# Another Mario Movie



## DoggaDude (Sep 2, 2019)

You'd think that Super Mario Bros. would be a kick ass movie, right?

Watch the damn live action Mario movie. It's awful.

Ever since 1993, there was never another Super Mario movie again.




 
Oh what the f***.

That company that made those little yellow pieces of shits, Illumination.

What the hell, and why the hell Nintendo?!?!?

Why do we need a new Mario movie? The last one was shit!!!

Also, Illumination?!?!

"What Is the problem with Illumination?" You may ask, and well:



 

 

 

What I'm trying to say Is:



They make very awful movies.

Some movies are good, (ONLY THE ONES THAT AREN'T ANIMATED!) A shit ton of them are rubbish. Trash. Garbage. 

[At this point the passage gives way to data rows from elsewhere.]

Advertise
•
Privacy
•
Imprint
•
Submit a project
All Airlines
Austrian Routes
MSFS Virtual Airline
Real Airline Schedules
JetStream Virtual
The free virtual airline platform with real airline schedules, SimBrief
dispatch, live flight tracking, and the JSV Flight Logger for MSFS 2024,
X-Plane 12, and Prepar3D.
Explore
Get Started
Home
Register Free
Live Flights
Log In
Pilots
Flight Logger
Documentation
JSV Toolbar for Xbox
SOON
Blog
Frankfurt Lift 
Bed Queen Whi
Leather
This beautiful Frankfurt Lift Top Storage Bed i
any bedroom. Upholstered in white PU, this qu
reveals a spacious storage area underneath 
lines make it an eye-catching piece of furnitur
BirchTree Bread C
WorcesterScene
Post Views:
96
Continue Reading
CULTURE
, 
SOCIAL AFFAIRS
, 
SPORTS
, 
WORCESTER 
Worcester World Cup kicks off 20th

Like The Grinch, from 2018...wait! That movie doesn't even exist! Don't search It up, because It never happened! 

I wish It was never even was a thought.

But some movies, like I said, were good, but when was the last time they made a good movie?

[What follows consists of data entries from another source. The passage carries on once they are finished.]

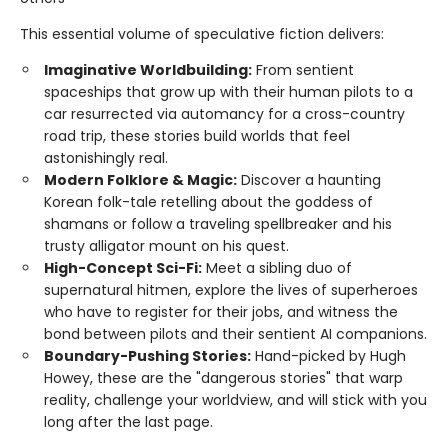
This essential volume of speculative fiction delivers:
Imaginative Worldbuilding:
From sentient
spaceships that grow up with their human pilots to a
car resurrected via automancy for a cross-country
road trip, these stories build worlds that feel
astonishingly real.
Modern Folklore & Magic:
Discover a haunting
Korean folk-tale retelling about the goddess of
shamans or follow a traveling spellbreaker and his
trusty alligator mount on his quest.
High-Concept Sci-Fi:
Meet a sibling duo of
supernatural hitmen, explore the lives of superheroes
who have to register for their jobs, and witness the
bond between pilots and their sentient AI companions.
Boundary-Pushing Stories:
Hand-picked by Hugh
Howey, these are the "dangerous stories" that warp
reality, challenge your worldview, and will stick with you
long after the last page.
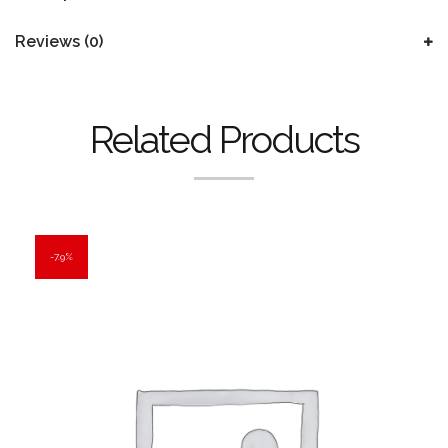
Reviews (0)
Related Products
7.9%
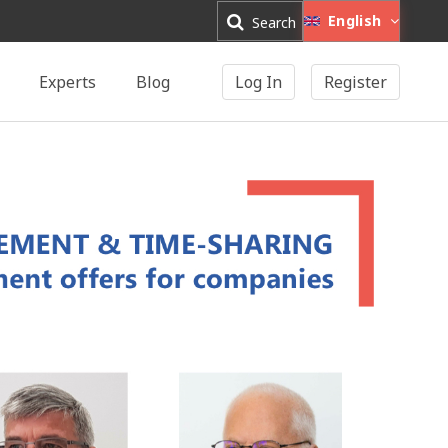
English
Search
Experts
Blog
Log In
Register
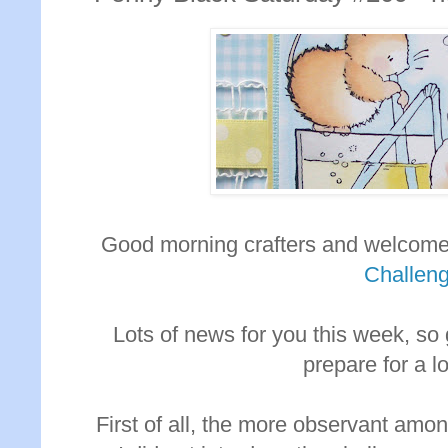
Good morning crafters and welcome
Challen
Lots of news for you this week, so
prepare for a l
First of all, the more observant amo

HOLD ON A DAMN MINUTE! Illumination made the first Mario movie!

So that means...

Shit.







Now, I don't think the Mario movie will be awful, also, the Mario Movie Is coming out In f***ing 2022, so, basically, It would have been 29 years since the last Super Mario Movie. 

Damn.


----------



## supernintendo128 (Oct 13, 2019)

I was cautiously optimistic when I heard that Illumination would be doing it but Miyamoto would be on the project. Then I saw the trailer for the Grinch movie. Now I'm scared.

I don't even know if it will be laughably bad. I watched the Lorax movie for the memes, expecting it to suck, and it was one of the most boring animated films I have ever had the displeasure to sit through.


----------



## TastifulBurger (Oct 15, 2019)

If you look at how most of the human characters are designed in their films, there's only one character who I believe would capture Illumination's artstyle. Whether or not anyone would actually pay to see this movie and what it would be about would be a mystery.


----------



## jkjj (Oct 15, 2019)

what do you want, danny devito and daniel day lewis?
who cares? another flick not worth pirating, as 99.5% of movies since 2005


----------



## ChiefReginod (Oct 15, 2019)

Am I the only one that liked the first movie? It's maybe not a great _Mario_ movie but it has that same early-'90s cheesy cool charm as the first TMNT film.

Also there's actually some debate about why Nintendo left the film industry after. From everything that I've gathered, Nintendo were unaware of the creative liberties that the studios were going to take. Film adaptations always change character designs because that way they get a greater share of the licensing for toys and such, whereas if they were exact copies of Nintendo's original designs then that money would go straight to Nintendo. So after learning that lesson they didn't get back into the film industry until they could do it their way and protect their IPs (and also keep all of the licensing royalties).

Long story short, even if the new movie sucks it will probably at least be true to the original character designs.


----------